A third challenge is that some artifacts cannot be avoided. In many situations, the appropriate goal is not elimination, but recognition and mitigation. For example, prosthetic valves, intracardiac catheters, ventricular assist devices, calcification, and closure devices inherently generate reverberation, shadowing, and blooming artifacts that must be interpreted around rather than entirely eliminated.
Potential solutions are well outlined in the guidelines.
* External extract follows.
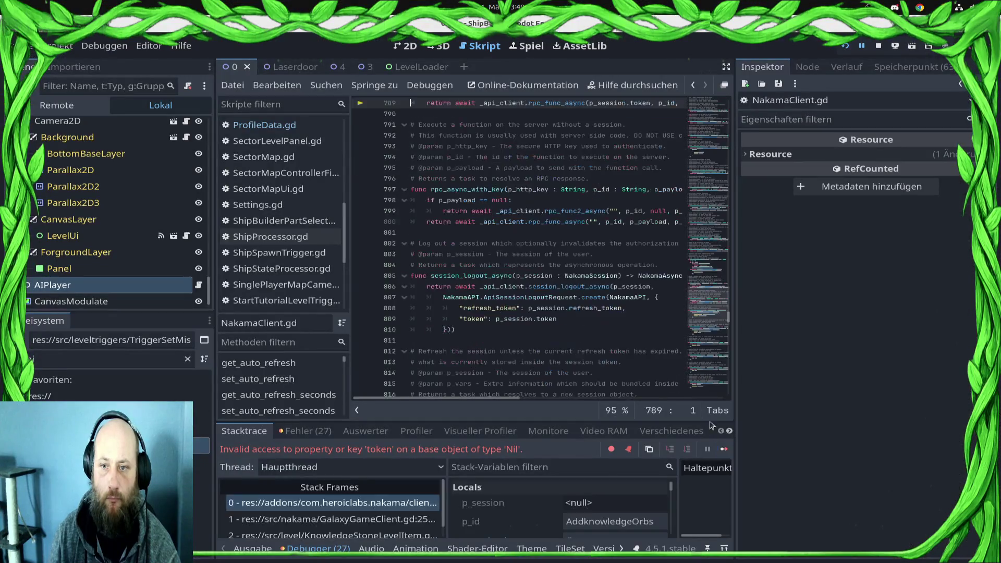
Step: Resume the game and select fleets in the upper left, near the gates and in the central cluster
click(723, 449)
These include structured training in artifact physics and image interpretation; use of standardized troubleshooting approaches; routine use of alternative windows and orthogonal planes; optimization of gain, wall filter, baseline, velocity scale, sample volume depth, and focal zone; and early use of complementary imaging modalities when findings remain equivocal. The document also points to simulation-based training and closer collaboration with engineers and physicists as important future enablers of better implementation.
Which issues still need to be tackled, that are not yet addressed by the paper?
Although the guidelines are comprehensive, several important issues remain for future work. One is the need for more formal implementation science: how best to translate artifact recognition into reproducible quality improvement across laboratories, vendors, training environments, and levels of operator experience.
Another important issue is the expanding impact of devices and interventions. As structural heart procedures, intracardiac implants, ventricular assist devices, and extracardiac support systems become more common, the range of artifact patterns will continue to evolve. Some newer device-related artifacts are recognized clinically, but their exact mechanisms and optimal mitigation strategies may not be fully characterized.
The document establishes the framework, but further work is needed in validation, education, competency assessment, and real-world outcome measurement.
What further developments on the topic are emerging?
Several important developments are emerging. One is the increasing use of artificial intelligence and software-based image support tools. The guideline notes that deep-learning systems may eventually help identify common artifacts automatically and guide users in real time to adjust imaging planes, angles, or settings to reduce artifact generation.
A second area is continued hardware and software innovation. Advances in beam forming, signal processing, harmonic imaging, 3D acquisition, and contrast-specific imaging may improve artifact discrimination and reduce some artifact burden, even though artifacts can never be completely eliminated because they arise from fundamental ultrasound physics.
A third development is the increasing relevance of artifacts in the era of structural and device-based cardiovascular care. As more intracardiac and extracardiac devices are implanted, imagers will encounter new artifact signatures, making ongoing adaptation of imaging techniques essential.
Finally, the guideline points toward simulation-based education and stronger interdisciplinary collaboration with engineers and medical physicists. That combination is likely to be central to the next phase of progress: not only recognizing artifacts more reliably, but preventing misdiagnosis through smarter systems, better training, and more integrated multimodality imaging workflows.